Information >>
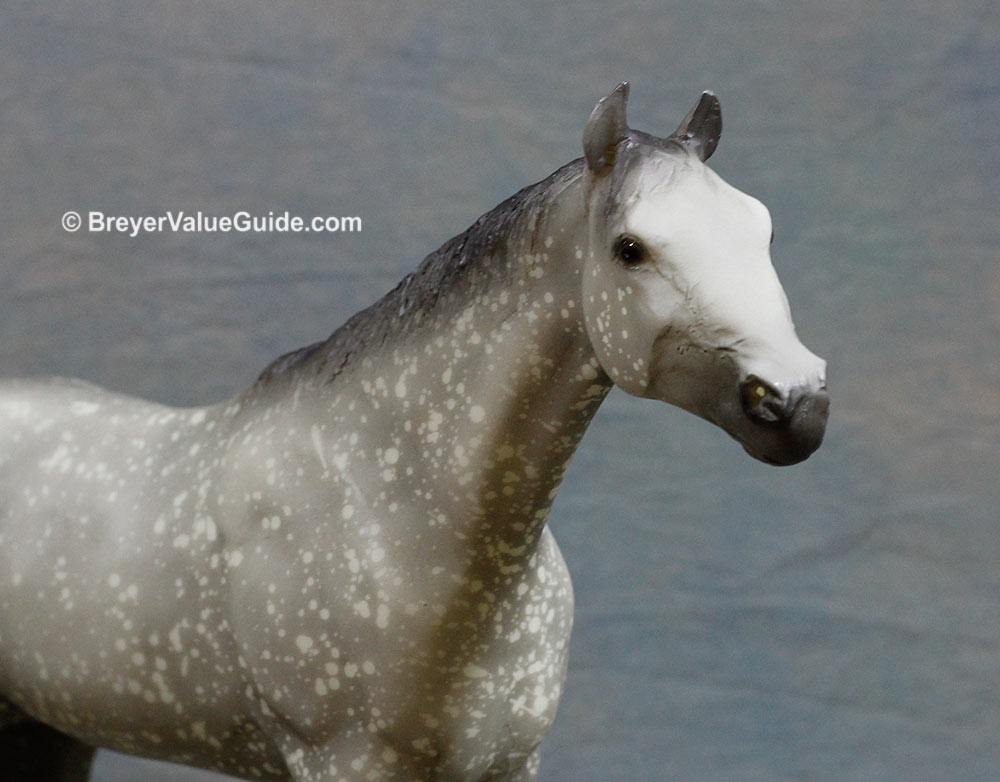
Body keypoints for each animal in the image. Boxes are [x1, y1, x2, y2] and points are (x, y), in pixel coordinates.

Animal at [0, 83, 828, 781]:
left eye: (762, 229)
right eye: (631, 248)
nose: (797, 405)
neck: (388, 513)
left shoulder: (508, 766)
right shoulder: (340, 763)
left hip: (48, 729)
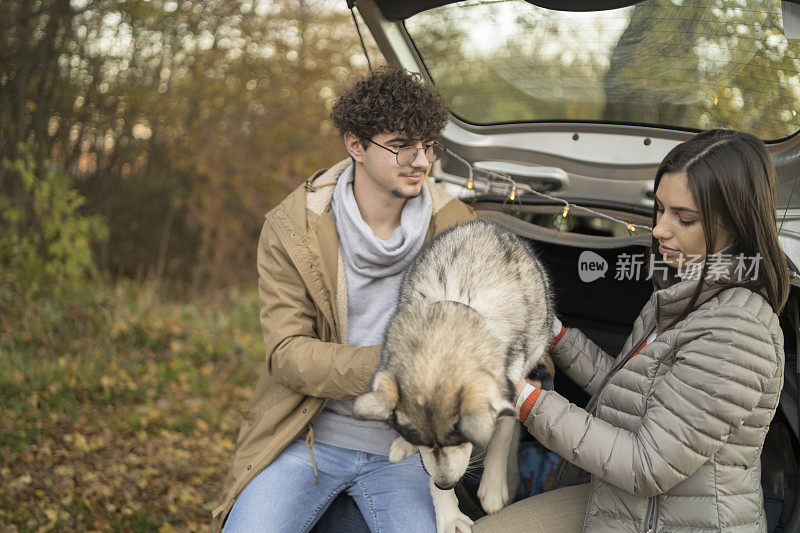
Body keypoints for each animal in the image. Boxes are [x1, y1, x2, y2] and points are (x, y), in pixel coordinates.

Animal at [354, 218, 552, 528]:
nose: (445, 484)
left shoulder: (515, 379)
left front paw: (493, 487)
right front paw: (448, 513)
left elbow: (503, 431)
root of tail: (488, 223)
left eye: (461, 440)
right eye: (422, 442)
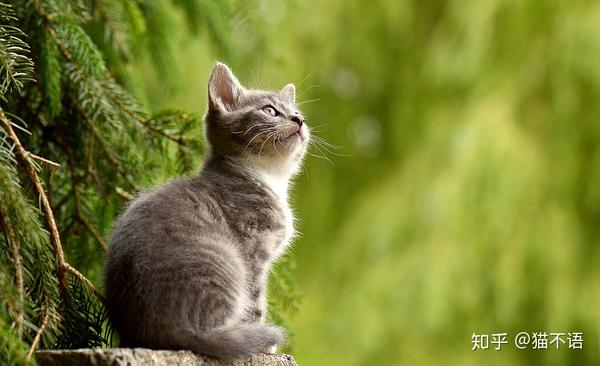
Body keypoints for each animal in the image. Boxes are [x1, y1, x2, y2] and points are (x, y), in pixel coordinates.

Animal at [104, 62, 310, 358]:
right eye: (270, 110)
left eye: (297, 111)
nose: (299, 120)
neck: (267, 177)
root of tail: (159, 331)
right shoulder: (253, 252)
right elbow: (255, 301)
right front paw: (265, 345)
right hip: (228, 262)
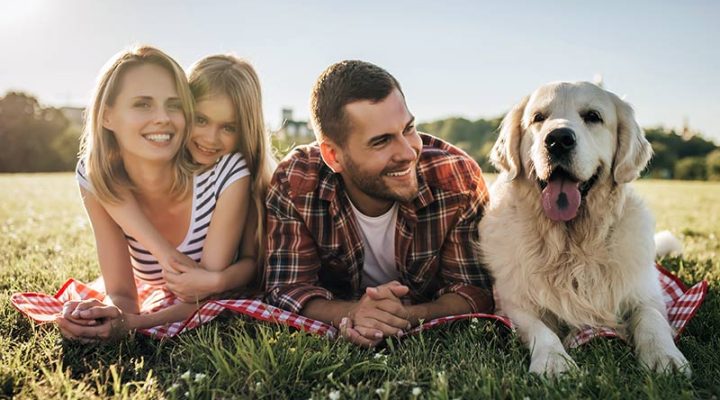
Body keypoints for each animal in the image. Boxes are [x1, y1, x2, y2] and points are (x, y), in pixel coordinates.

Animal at [478, 83, 692, 376]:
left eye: (593, 116)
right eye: (538, 117)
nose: (558, 139)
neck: (572, 243)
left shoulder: (647, 292)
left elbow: (652, 318)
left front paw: (664, 356)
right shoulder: (513, 302)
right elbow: (541, 329)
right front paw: (553, 360)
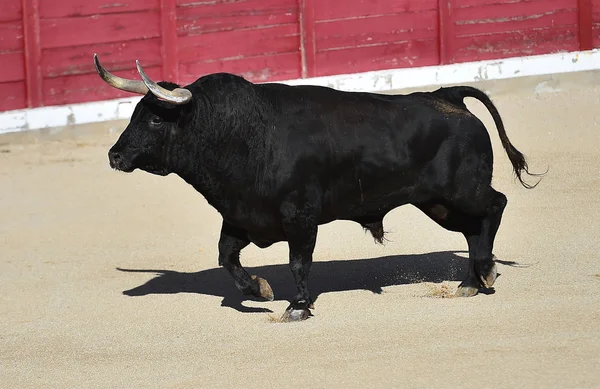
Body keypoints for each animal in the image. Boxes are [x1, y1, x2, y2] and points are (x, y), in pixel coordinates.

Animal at [96, 55, 540, 322]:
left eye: (155, 119)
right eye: (134, 114)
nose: (115, 156)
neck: (244, 135)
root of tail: (448, 95)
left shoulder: (300, 217)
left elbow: (298, 262)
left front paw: (296, 307)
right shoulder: (242, 216)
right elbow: (226, 257)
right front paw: (260, 290)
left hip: (462, 191)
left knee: (495, 207)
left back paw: (483, 274)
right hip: (438, 203)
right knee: (472, 229)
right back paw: (471, 282)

Problem >> Without the pictures, print all of the records exactly.

Response area >>
Body keypoints for each animal in the image. Boxes are [x1, y1, x2, y2] and points are (x, y), in pixel coordinates.

Animal at [0, 83, 828, 781]:
left eye: (762, 229)
right eye: (631, 248)
nose: (797, 405)
neck: (388, 513)
left shoulder: (508, 766)
right shoulder: (340, 763)
left hip: (48, 729)
Body keypoints for each animal in the image. Boxes are [x1, y1, x2, y2] and points are (x, y), in pixel coordinates.

Animal at [354, 218, 552, 528]:
nose: (445, 484)
left shoulder: (515, 379)
left front paw: (493, 487)
right front paw: (448, 513)
left elbow: (503, 431)
root of tail: (488, 223)
left eye: (461, 440)
right eye: (422, 442)
Body keypoints for each animal in the image. Boxes are [x1, y1, x2, y2] and points are (x, y), in pixel coordinates.

Animal at [104, 62, 310, 358]:
right eye: (270, 110)
left eye: (297, 111)
nose: (299, 120)
neck: (267, 177)
root of tail: (159, 331)
right shoulder: (253, 252)
right elbow: (255, 301)
right front paw: (265, 345)
right hip: (228, 262)
Body keypoints for each animal in the image. Boxes are [x1, y1, x2, y2] and points are (x, y), in pixel coordinates.

Animal at [478, 83, 692, 376]:
left eye: (593, 116)
right eye: (538, 117)
nose: (558, 139)
neck: (572, 243)
left shoulder: (647, 292)
left elbow: (652, 318)
left front paw: (664, 356)
right shoulder: (513, 302)
right elbow: (541, 329)
right front paw: (553, 360)
Body keypoints for each animal in the image. Boxes are [x1, y1, x2, y2] and points are (x, y), in pixel coordinates.

Animal at [96, 55, 540, 322]:
left eye: (155, 119)
right eye: (134, 114)
nose: (115, 156)
neck: (244, 135)
root of tail: (448, 95)
left shoulder: (300, 217)
left elbow: (298, 262)
left front paw: (296, 307)
right shoulder: (242, 216)
right elbow: (226, 257)
right front paw: (260, 290)
left hip: (462, 191)
left knee: (495, 207)
left back paw: (483, 274)
right hip: (438, 203)
right knee: (472, 229)
right back paw: (471, 282)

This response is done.